Slowly, she flipped the pages, memories flooding over her. Pictures of her teachers. Football games and the team. Skinny guys in their padded uniforms. Photos of the Drama Club putting on Camelot on the stage in the cafeteria.

“Oh!” she exclaimed. There was her and Sally and a couple other girls she used to have lunch with. The yearbook staff had caught them laughing at a table over spaghetti and French bread. Pieces of chocolate cake sat uneaten next to them. Back when she could eat anything all day long and never gain a pound.

Finally, she turned to the graduating class pictures. The fancy ones where the seniors went to the portrait studio and took professional glamour shots.

Hers came up first in alphabetical order, of course. Kira Marie Bancroft. “Hm, not too bad,” she murmured. “At least my hair didn’t suck too much that day.”

Biting at her lips, Kira kept going, almost afraid to continue looking, but what did she have to be afraid of?

The C’s flipped past and then the D’s.

Caleb Davenport. There he was, smack dab in the middle of the row.

This Caleb Davenport was not the Caleb Davenport who dined at her table last night.

This Caleb Davenport had acne, greasy hair hanging in his eyes—well, only slightly greasy, perhaps his mother made him wash it that day and he just forgot to scrub and rinse. He had a half grimace for a smile and sleepy eyes, like someone had to wake him up to say “cheese”.

This Caleb Davenport looked like a loser.

Which wasn’t very nice, Kira supposed. But this Caleb Davenport wasn’t a boy she would have looked at twice—let alone once.

Kira laughed, running a finger along the center of the page. “I think you might be playing a joke on me, Mr. Caleb Davenport, CEO of DREAMS. I’m not sure this is even you. In fact, I’d make a bet it isn’t. Just someone with the same name.”

She snapped a picture of the yearbook photo, zooming in with her cell phone. Then she attached the picture to a text and sent it to Sally in Connecticut.

Do you remember this guy from high school? Graduated same year. Found out our 10th year reunion is next week. Wish you were here.

“So is it a joke,” Kira mused, waiting for a response from Sally. “Or is the man lying through his teeth?”

Could she trust him? That was a question without an answer since she had never spent five minutes alone with him.

The man from last night was pretty darn gorgeous. Those gray eyes, the straight nose, and the easy, disarming smile. Actually, his shyness had been endearing when he tried to hide how much he was staring at her while she served.
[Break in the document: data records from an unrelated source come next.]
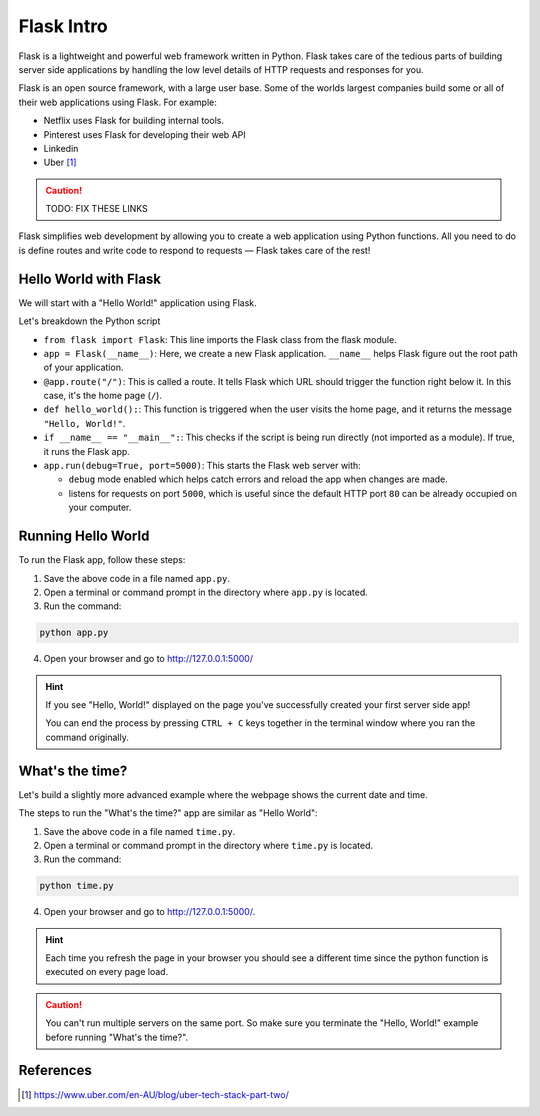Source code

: Flask Intro
===========

Flask is a lightweight and powerful web framework written in Python. Flask
takes care of the tedious parts of building server side applications by
handling the low level details of HTTP requests and responses for you.

Flask is an open source framework, with a large user base. Some of the worlds
largest companies build some or all of their web applications using Flask. For
example:

- Netflix uses Flask for building internal tools.
- Pinterest uses Flask for developing their web API
- Linkedin
- Uber [1]_

.. caution::

    TODO: FIX THESE LINKS

Flask simplifies web development by allowing you to create a web application
using Python functions. All you need to do is define routes and write code to
respond to requests — Flask takes care of the rest!

Hello World with Flask
----------------------

We will start with a "Hello World!" application using Flask.

.. code-block:: python
    :caption: ``app.py``

    from flask import Flask

    app = Flask(__name__)  # Create a Flask application


    @app.route("/")  # Define the route for the home page
    def hello_world():
        return "Hello, World!"  # Return "Hello, World!" as a response


    if __name__ == "__main__":
        app.run(debug=True, port=5000)  # Run the app

Let's breakdown the Python script

- ``from flask import Flask``: This line imports the Flask class from the flask
  module.
- ``app = Flask(__name__)``: Here, we create a new Flask application.
  ``__name__`` helps Flask figure out the root path of your application.
- ``@app.route("/")``: This is called a route. It tells Flask which URL should
  trigger the function right below it. In this case, it's the home page
  (``/``).
- ``def hello_world():``: This function is triggered when the user visits the
  home page, and it returns the message ``"Hello, World!"``.
- ``if __name__ == "__main__":``: This checks if the script is being run
  directly (not imported as a module). If true, it runs the Flask app.
- ``app.run(debug=True, port=5000)``: This starts the Flask web server with:

  - ``debug`` mode enabled which helps catch errors and reload the app when
    changes are made.
  - listens for requests on port ``5000``, which is useful since the default
    HTTP port ``80`` can be already occupied on your computer.

Running Hello World
-------------------

To run the Flask app, follow these steps:

1. Save the above code in a file named ``app.py``.
2. Open a terminal or command prompt in the directory where ``app.py`` is
   located.
3. Run the command:

.. code-block:: sh

    python app.py

4. Open your browser and go to http://127.0.0.1:5000/

.. hint::

    If you see "Hello, World!" displayed on the page you've successfully
    created your first server side app!

    You can end the process by pressing ``CTRL + C`` keys together in the
    terminal window where you ran the command originally.

What's the time?
----------------

Let's build a slightly more advanced example where the webpage shows the
current date and time.

.. code-block::
    :caption: ``time.py``

    from flask import Flask
    import datetime

    app = Flask(__name__)

    @app.route("/")  # Define the route for the home page
    def show_date_random_word():
         # Get current date and time
        current_time = datetime.datetime.now().strftime("%Y-%m-%d %H:%M:%S")
        html = f"""
        <!DOCTYPE html>
        <html>
        <body>
            <h1>Welcome!</h1>
            <p>Current Date and Time: {current_time}</p>
        </body>
        </html>
        """
        return html  # Return the HTML

    if __name__ == "__main__":
        app.run(debug=True, port=5000)

The steps to run the "What's the time?" app are similar as "Hello World":

1. Save the above code in a file named ``time.py``.
2. Open a terminal or command prompt in the directory where ``time.py`` is
   located.
3. Run the command:

.. code-block:: sh

    python time.py

4. Open your browser and go to http://127.0.0.1:5000/.

.. hint::

    Each time you refresh the page in your browser you should see a different
    time since the python function is executed on every page load.

.. caution::

    You can't run multiple servers on the same port. So make sure you terminate
    the "Hello, World!" example before running "What's the time?".

References
----------

.. [1] https://www.uber.com/en-AU/blog/uber-tech-stack-part-two/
If she came right out and admitted it, her heart had been in her throat the entire time she took his order and served him dinner. And then to top it all off was that inexplicable tip of five hundred dollars.

Knowing he was thinking about her, that he’d taken the time to write the note asking her for a dance on the back of the hundred-dollar bill, gave her a fizzy feeling that soared straight up her neck, making her scalp tingle. She couldn’t remember when a man had made her feel like this in her life.